America of the 1950s was a very different place than that of the 1940s. Gone were the New Deal politics of Franklin Roosevelt and the shared patriotism of the World War II years. Instead, the United States grappled with its new role as a world superpower grounded in a mighty military-industrial complex. The Soviet Union, which stood as an ally in the fight against Nazi oppression, was now enemy number one, and communism became the maligned philosophy against which America must protect in a Cold War that would last for decades to come. Even Aaron Copland’s music was changing. His Piano Quartet (1950), Orchestral Variations (1957) and Piano Fantasy (1957) are works demonstrating the composer’s experiments with serial and abstract musical techniques. Some scholars have argued this shift was the composer’s way of distancing himself from his association with folk-like themes and audience accessibility, which in elite circles was associated with the goals of communist Socialist Realism.

Yet Copland never really stopped composing in his Americana style. In 1952, he received a commission from the NBC Television Opera Workshop. Inspired by stories of Southern sharecroppers and photographs of rural Americans in their everyday settings, he conceived an opera that gazes upon one 1930s midwestern farm family and the two strangers who change their lives. During the course of the story, daughter Laurie falls in love with one of the outsiders on her graduation night. Together they dream of eloping. But in the end, the strangers go on their way, and Laurie leaves the farm, looking for a different life all on her own. Copland’s music is intimate, almost fragile in places, and in some ways the production feels more like a theatrical drama with singing than a historical opera. NBC cancelled the production. No explanation was given, but it may have had to do with the perception of Copland’s politics. Since 1949, the composer had been included on intelligence lists of persons with communist connections or sympathies. In 1953, while composing The Tender Land, he was called before the Senate subcommittee on Investigations of the Committee on Government Operations to explain his past political associations and to defend his loyalty to the United States. That same year, a planned performance of Lincoln Portrait at the inauguration of Dwight D. Eisenhower was cancelled. Copland, even though he had solidly gained a reputation as the undisputed leader of American art music, surely was taken aback. In this light, it seems as if Copland and his librettist Erik Johns (Copland’s one-time partner who wrote under the name Horace Everett) purposefully use The Tender Land’s simple story and graceful musical lines to highlight a distance between the ugliness of Washington politics and the potential quiet beauty, introspection, and struggle of everyday Americans going about their lives.

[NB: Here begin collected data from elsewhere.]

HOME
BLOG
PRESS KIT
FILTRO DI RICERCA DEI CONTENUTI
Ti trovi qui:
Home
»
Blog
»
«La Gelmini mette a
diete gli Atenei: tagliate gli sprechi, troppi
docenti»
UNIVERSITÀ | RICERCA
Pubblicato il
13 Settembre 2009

When The Tender Land finally received its premiere by the New York City Opera in 1954, the production was not a critical success. The built-in intimacy, intended for television cameras that would beam the show directly into America’s living rooms, did not translate well onto a vast stage, nor did it conform to the expectations of what an opera should be. While Appalachian Spring had ushered in a new kind of American ballet, it seems that New York audiences were not yet ready for a new kind of American opera. Some attendees, however, were profoundly affected. Several female composers in the audience connected with the character of Laurie and her effort to reject a pre-determined path. Further, some scholars have noted a connection to those in the gay community, citing the need to leave home in order to find one’s own true self. Copland revised the opera in 1955 and later arranged an orchestral suite of music from the show, but it was not until the 1980s and 1990s that the opera gained a new understanding and popularity on stage, suggesting that perhaps it was simply ahead of its time. In 1996, Murry Sidlin arranged the suite for soprano, tenor, and the same thirteen instruments that Copland used in his original Appalachian Spring, bringing an intimacy to the orchestration that matches the aesthetic of the opera and providing a nod back to Copland’s compositional heyday.


Program Notes by Dr. K. Dawn Grapes

Performed by the Fort Collins Symphony on their America Awakens virtual concert, April/May 2021, alongside Aaron Copland’s Appalachian Spring and Adolphus Hailstork’s Church Street Serenade.